(Collection entries)
▼▼▼

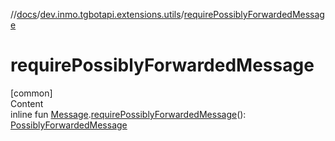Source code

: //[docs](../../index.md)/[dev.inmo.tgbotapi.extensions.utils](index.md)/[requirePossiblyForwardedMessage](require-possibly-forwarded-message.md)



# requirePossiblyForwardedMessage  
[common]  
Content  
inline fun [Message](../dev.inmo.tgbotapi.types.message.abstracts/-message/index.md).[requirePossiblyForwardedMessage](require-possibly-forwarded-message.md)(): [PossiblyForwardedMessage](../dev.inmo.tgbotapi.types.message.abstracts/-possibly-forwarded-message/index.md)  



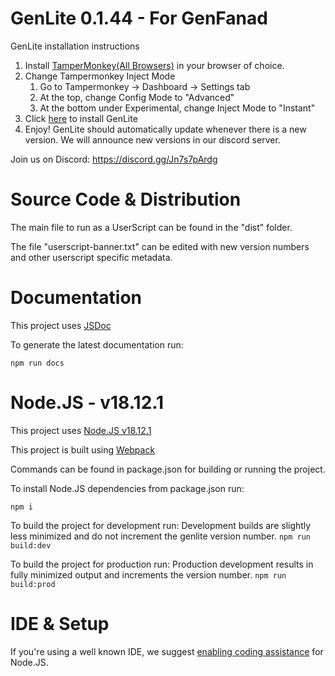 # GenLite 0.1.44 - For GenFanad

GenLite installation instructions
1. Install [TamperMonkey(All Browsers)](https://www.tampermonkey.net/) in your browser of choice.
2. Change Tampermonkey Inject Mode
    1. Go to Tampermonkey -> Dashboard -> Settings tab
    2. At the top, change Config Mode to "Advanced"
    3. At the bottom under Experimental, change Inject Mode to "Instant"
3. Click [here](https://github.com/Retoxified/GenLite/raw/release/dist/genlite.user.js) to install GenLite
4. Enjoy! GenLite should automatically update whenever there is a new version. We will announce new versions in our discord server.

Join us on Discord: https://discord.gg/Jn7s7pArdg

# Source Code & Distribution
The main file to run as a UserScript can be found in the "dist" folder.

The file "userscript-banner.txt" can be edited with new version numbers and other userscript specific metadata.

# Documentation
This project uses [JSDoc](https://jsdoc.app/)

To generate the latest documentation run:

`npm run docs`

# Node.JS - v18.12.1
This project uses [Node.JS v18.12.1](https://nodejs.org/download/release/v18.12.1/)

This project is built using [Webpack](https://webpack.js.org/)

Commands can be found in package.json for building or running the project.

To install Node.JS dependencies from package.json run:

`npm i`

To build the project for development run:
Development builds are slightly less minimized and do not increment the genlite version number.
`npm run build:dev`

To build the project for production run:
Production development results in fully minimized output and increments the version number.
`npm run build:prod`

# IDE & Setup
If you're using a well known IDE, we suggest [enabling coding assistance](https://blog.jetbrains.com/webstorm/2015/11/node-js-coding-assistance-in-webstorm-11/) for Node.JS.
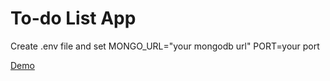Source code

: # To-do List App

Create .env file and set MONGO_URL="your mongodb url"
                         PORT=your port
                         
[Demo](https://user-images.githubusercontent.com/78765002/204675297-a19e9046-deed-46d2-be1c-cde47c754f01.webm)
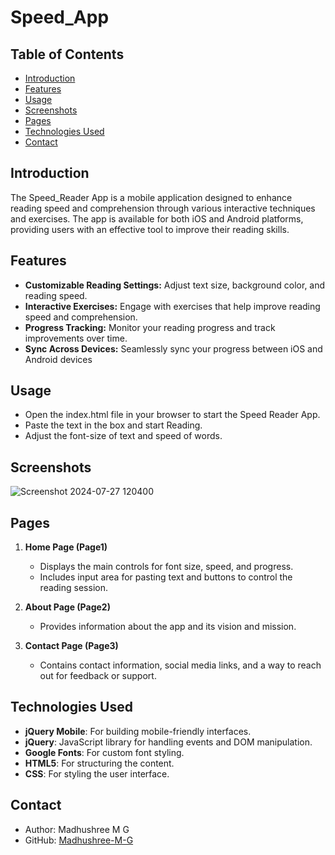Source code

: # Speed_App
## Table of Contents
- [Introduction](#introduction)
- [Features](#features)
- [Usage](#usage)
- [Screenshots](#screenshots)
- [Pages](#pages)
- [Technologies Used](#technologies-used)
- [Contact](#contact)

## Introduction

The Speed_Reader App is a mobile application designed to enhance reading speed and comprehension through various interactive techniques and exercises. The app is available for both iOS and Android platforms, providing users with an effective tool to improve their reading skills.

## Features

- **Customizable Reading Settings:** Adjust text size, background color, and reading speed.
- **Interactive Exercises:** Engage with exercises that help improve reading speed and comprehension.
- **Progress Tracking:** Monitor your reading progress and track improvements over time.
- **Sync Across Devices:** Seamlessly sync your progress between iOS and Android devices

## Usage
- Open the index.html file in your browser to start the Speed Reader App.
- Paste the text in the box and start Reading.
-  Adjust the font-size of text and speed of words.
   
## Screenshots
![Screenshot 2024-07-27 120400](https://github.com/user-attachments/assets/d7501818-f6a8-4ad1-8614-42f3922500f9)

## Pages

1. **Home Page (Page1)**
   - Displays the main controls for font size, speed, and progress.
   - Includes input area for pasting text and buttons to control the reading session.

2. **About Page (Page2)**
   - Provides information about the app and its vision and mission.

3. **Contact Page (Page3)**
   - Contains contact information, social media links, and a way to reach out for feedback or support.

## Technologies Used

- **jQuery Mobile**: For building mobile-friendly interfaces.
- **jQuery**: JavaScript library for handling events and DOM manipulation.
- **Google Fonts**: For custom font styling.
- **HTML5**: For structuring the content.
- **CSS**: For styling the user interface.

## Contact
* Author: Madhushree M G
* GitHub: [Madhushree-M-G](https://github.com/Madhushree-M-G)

▲▲▲
▼▼▼

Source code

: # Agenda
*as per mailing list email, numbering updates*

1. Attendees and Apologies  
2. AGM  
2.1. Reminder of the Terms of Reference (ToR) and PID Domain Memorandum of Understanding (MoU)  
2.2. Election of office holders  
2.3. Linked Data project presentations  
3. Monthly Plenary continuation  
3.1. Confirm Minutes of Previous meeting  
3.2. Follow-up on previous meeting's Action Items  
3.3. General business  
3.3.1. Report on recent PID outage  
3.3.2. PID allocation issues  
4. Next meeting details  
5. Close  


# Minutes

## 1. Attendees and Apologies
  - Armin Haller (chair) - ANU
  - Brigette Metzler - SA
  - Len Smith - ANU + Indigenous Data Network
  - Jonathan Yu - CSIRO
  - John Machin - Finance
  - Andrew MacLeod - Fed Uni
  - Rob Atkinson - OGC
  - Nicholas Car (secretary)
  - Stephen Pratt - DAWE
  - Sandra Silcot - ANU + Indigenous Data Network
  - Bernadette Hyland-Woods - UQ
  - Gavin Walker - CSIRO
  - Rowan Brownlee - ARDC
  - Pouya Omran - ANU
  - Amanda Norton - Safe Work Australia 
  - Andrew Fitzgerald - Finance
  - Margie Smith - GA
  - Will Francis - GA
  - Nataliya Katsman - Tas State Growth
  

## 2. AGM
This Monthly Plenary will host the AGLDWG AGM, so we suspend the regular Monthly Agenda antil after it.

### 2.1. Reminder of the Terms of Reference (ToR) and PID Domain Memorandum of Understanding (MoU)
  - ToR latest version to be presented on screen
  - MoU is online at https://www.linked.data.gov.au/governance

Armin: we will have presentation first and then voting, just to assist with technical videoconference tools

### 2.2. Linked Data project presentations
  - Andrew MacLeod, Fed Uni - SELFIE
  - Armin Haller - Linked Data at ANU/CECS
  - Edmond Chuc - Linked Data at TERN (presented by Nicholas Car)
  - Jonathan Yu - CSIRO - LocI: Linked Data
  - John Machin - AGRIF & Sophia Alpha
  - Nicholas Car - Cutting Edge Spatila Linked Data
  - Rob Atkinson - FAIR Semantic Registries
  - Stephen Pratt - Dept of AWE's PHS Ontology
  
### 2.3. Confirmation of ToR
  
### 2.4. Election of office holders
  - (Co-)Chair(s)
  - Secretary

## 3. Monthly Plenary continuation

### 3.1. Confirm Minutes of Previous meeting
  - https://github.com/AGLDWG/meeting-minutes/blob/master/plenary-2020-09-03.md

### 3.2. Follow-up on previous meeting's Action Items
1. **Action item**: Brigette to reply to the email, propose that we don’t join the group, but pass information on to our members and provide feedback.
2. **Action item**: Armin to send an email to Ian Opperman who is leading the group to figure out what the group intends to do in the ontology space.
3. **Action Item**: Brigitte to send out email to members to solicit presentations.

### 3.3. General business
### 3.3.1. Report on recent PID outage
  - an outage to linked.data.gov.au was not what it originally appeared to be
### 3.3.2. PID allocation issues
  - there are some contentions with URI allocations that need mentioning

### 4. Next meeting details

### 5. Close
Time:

▲▲▲

Look above for the line with "To build the project for production" and the line with "## Screenshots", then restate exactly those two lines and all lines between them, with no pictures.

Answer to the problem
To build the project for production run:
Production development results in fully minimized output and increments the version number.
`npm run build:prod`

# IDE & Setup
If you're using a well known IDE, we suggest [enabling coding assistance](https://blog.jetbrains.com/webstorm/2015/11/node-js-coding-assistance-in-webstorm-11/) for Node.JS.
Source code

: # To-do List App

Create .env file and set MONGO_URL="your mongodb url"
                         PORT=your port
                         
[Demo](https://user-images.githubusercontent.com/78765002/204675297-a19e9046-deed-46d2-be1c-cde47c754f01.webm)
Source code

: # Speed_App
## Table of Contents
- [Introduction](#introduction)
- [Features](#features)
- [Usage](#usage)
- [Screenshots](#screenshots)
- [Pages](#pages)
- [Technologies Used](#technologies-used)
- [Contact](#contact)

## Introduction

The Speed_Reader App is a mobile application designed to enhance reading speed and comprehension through various interactive techniques and exercises. The app is available for both iOS and Android platforms, providing users with an effective tool to improve their reading skills.

## Features

- **Customizable Reading Settings:** Adjust text size, background color, and reading speed.
- **Interactive Exercises:** Engage with exercises that help improve reading speed and comprehension.
- **Progress Tracking:** Monitor your reading progress and track improvements over time.
- **Sync Across Devices:** Seamlessly sync your progress between iOS and Android devices

## Usage
- Open the index.html file in your browser to start the Speed Reader App.
- Paste the text in the box and start Reading.
-  Adjust the font-size of text and speed of words.
   
## Screenshots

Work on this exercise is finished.